Transcribe word for word the lines below from the line with "nose: (520, 272)" through the line with "left ankle: (518, 330)", ends included.

INFORMATION GIVEN.

□ □ □ □ □

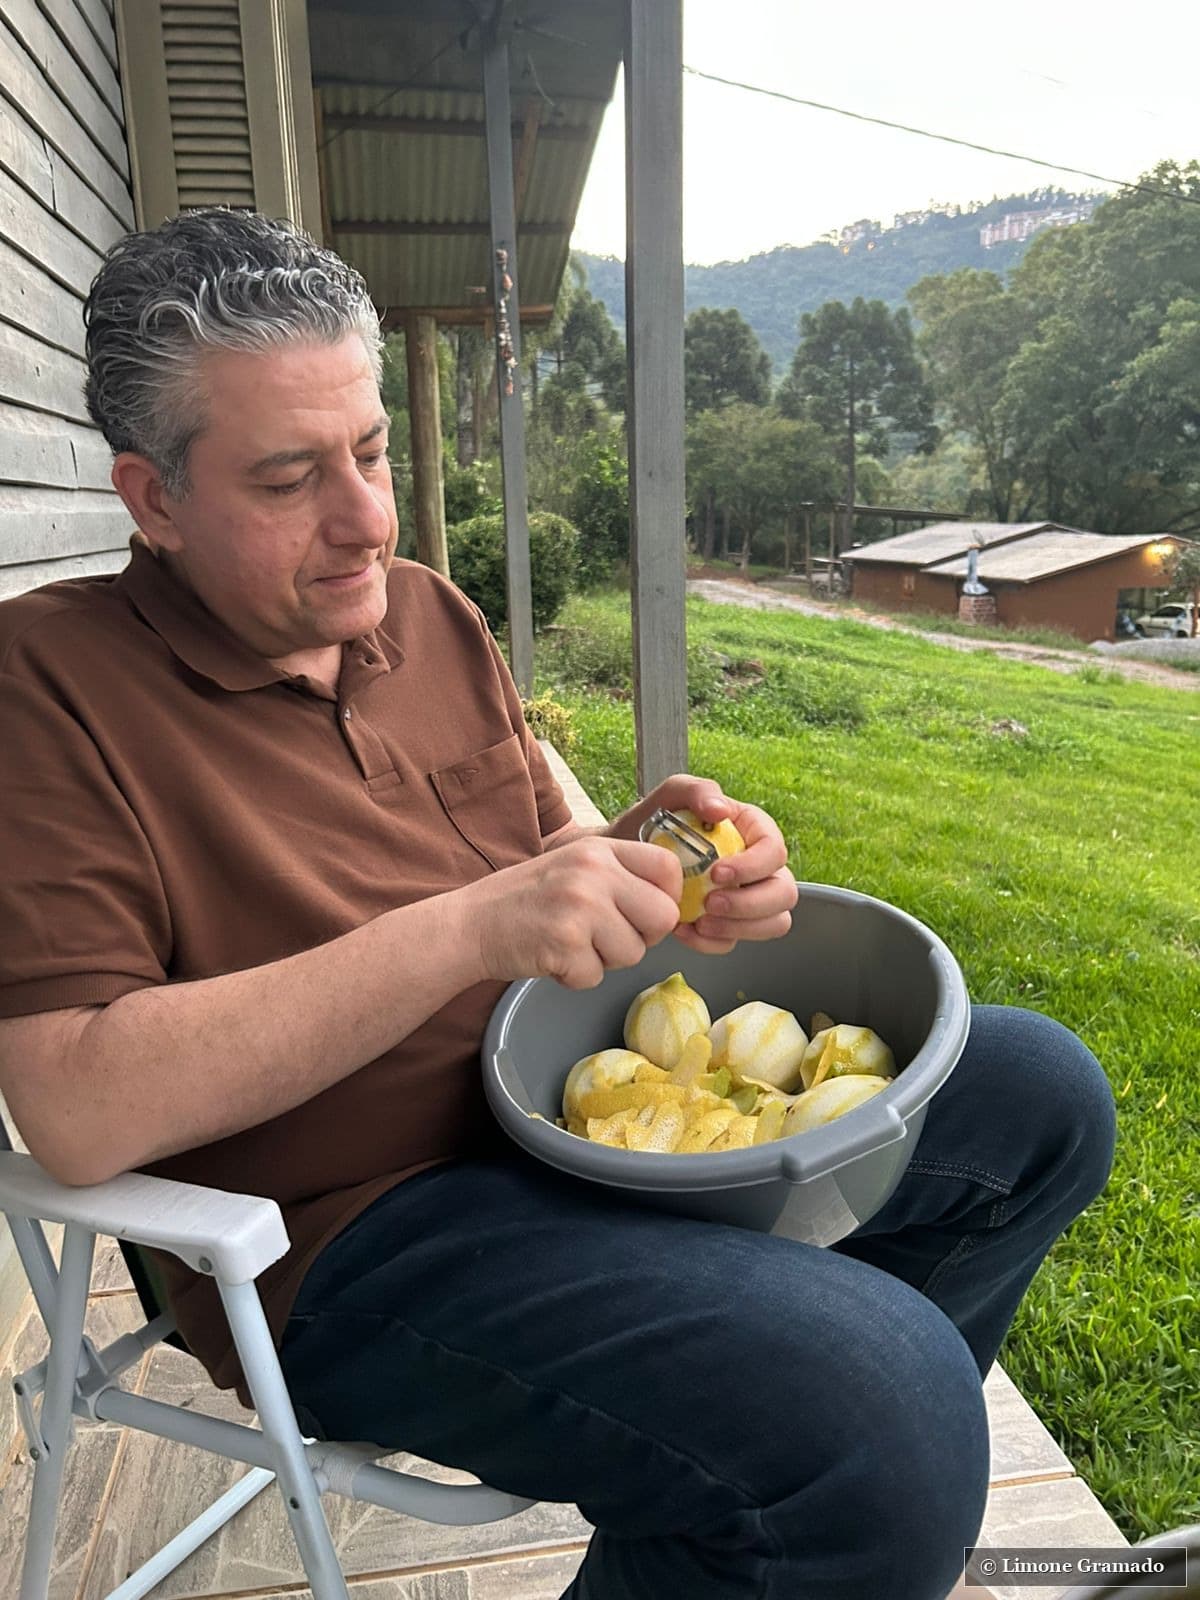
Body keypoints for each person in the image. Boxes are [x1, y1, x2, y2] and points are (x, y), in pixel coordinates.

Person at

□ □ □ □ □

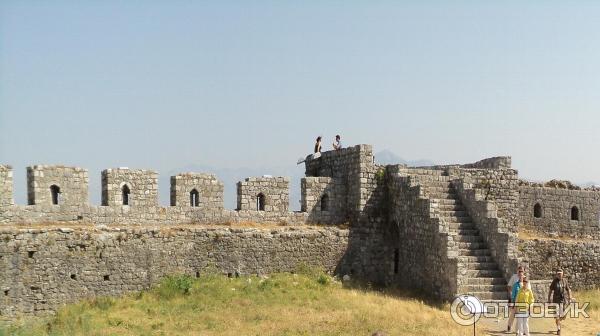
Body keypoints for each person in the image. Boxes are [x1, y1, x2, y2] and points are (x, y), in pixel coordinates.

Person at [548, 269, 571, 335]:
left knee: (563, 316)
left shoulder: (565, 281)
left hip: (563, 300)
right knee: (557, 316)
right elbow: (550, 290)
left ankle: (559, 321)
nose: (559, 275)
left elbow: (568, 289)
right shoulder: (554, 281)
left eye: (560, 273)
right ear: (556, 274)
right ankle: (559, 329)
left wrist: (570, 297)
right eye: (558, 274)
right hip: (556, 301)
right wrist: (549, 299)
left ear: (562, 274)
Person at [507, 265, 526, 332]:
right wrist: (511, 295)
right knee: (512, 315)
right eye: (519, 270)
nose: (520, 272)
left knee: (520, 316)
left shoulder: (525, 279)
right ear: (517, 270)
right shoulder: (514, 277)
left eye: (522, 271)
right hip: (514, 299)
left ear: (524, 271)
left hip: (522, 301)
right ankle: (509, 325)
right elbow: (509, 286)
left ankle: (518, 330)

□ □ □ □ □

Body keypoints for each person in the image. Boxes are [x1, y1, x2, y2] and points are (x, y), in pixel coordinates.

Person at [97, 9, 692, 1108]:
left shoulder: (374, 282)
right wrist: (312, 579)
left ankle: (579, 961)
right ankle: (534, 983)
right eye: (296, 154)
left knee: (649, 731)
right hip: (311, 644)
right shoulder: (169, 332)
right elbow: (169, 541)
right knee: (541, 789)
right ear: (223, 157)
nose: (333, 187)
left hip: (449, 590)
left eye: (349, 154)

□ □ □ □ □

WORKED SOLUTION.
nose: (520, 272)
left knee: (520, 316)
left shoulder: (525, 279)
right ear: (517, 270)
right shoulder: (514, 277)
left eye: (522, 271)
right hip: (514, 299)
left ear: (524, 271)
left hip: (522, 301)
right ankle: (509, 325)
right elbow: (509, 286)
left ankle: (518, 330)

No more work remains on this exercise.